Comienza eligiendo una larva errante del tercer estadio de Drosophila con unas pinzas largas y romas. Lave la larva con solución salina similar a la hemolinfa y luego séquela con una toallita. A continuación, coloque la larva dorsal o ventralmente en una placa de disección bajo el microscopio estereoscópico.
Dependiendo del tejido a observar, se opta por la disección dorsal o ventral. Sujete con alfileres los ganchos de la boca y la cola de la larva para mantener una posición prolongada.

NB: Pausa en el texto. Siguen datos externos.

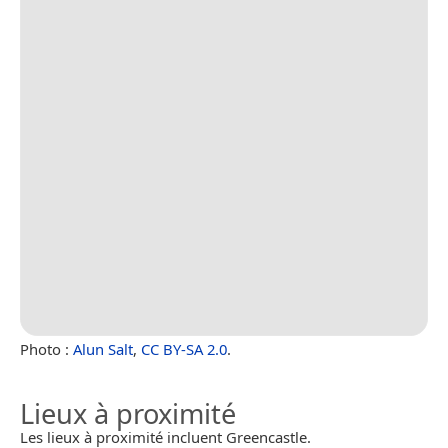
Photo :
Alun Salt
,
CC BY-SA 2.0
.
Lieux à proximité
Les lieux à proximité incluent Greencastle.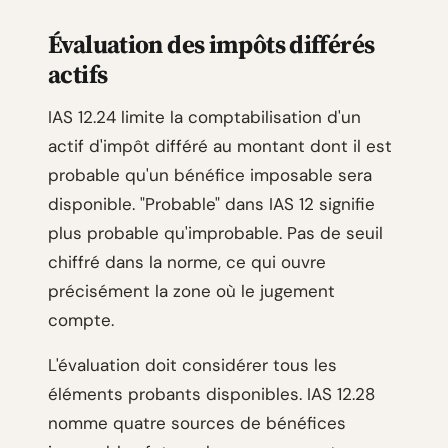
Évaluation des impôts différés
actifs
IAS 12.24 limite la comptabilisation d'un
actif d'impôt différé au montant dont il est
probable qu'un bénéfice imposable sera
disponible. "Probable" dans IAS 12 signifie
plus probable qu'improbable. Pas de seuil
chiffré dans la norme, ce qui ouvre
précisément la zone où le jugement
compte.
L'évaluation doit considérer tous les
éléments probants disponibles. IAS 12.28
nomme quatre sources de bénéfices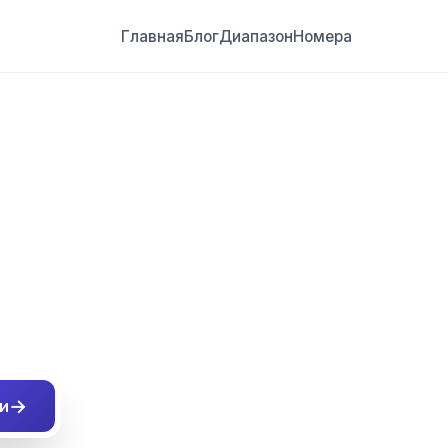
Главная
Блог
Диапазон
Номера
##
→
и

A continuación, agregue una gota de solución salina similar a la hemolinfa para evitar que la larva se seque.
Con unas tijeras de disección, haga una pequeña incisión transversal cerca del extremo posterior sin cortarlo por completo. Proceda a cortar a lo largo de la línea media ventral, moviéndose hacia el extremo anterior. Ahora inserte cuatro alfileres de insectos cada uno en las esquinas de la larva.

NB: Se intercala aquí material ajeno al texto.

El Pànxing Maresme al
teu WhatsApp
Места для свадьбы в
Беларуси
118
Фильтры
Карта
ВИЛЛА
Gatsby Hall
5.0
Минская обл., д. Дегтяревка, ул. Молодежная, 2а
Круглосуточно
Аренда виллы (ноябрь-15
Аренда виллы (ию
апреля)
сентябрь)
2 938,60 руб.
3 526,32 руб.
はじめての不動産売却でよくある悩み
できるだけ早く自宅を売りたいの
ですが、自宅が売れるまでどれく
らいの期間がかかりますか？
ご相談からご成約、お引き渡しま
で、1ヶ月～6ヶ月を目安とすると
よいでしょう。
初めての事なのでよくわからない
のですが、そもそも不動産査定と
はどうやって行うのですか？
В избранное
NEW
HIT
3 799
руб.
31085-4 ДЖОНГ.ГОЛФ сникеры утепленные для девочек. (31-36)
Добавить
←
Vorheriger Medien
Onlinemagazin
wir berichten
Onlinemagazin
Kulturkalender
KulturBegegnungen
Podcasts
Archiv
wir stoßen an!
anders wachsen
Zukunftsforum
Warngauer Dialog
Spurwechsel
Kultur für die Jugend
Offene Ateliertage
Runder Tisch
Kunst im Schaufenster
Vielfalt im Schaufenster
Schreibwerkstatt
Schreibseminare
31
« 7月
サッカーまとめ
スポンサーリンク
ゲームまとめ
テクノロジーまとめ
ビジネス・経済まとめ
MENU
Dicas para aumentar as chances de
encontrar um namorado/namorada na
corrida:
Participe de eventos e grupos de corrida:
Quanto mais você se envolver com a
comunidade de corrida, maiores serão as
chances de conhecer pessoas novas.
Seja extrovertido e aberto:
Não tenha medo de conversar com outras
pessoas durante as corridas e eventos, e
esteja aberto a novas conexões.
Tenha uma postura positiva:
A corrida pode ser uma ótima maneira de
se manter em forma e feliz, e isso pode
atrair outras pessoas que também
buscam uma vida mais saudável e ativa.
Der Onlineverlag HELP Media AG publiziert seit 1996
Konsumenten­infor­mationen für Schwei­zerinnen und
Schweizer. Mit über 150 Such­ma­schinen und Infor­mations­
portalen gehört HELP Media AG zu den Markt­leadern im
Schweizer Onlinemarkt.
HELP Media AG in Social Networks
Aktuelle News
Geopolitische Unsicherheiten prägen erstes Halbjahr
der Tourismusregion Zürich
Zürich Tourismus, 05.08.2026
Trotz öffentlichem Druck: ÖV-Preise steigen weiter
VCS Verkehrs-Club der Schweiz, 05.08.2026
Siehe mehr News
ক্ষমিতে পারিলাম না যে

Realice los ajustes necesarios en los pasadores de insectos para maximizar el estiramiento de la larva. Use fórceps para extirpar suavemente los órganos internos y evitar dañar los músculos. Para fijar la larva, sumerja los cadáveres en 100 L de paraformaldehído al 4%, mientras aún están fijados a la placa de disección.
Después de esto, desmonte los pasadores. A continuación, transfiera la muestra a un tubo de microcentrífuga de 2 ml lleno de PBST al 0,2 %. Coloque el tubo en una coctelera durante 10 minutos a 15 RPM.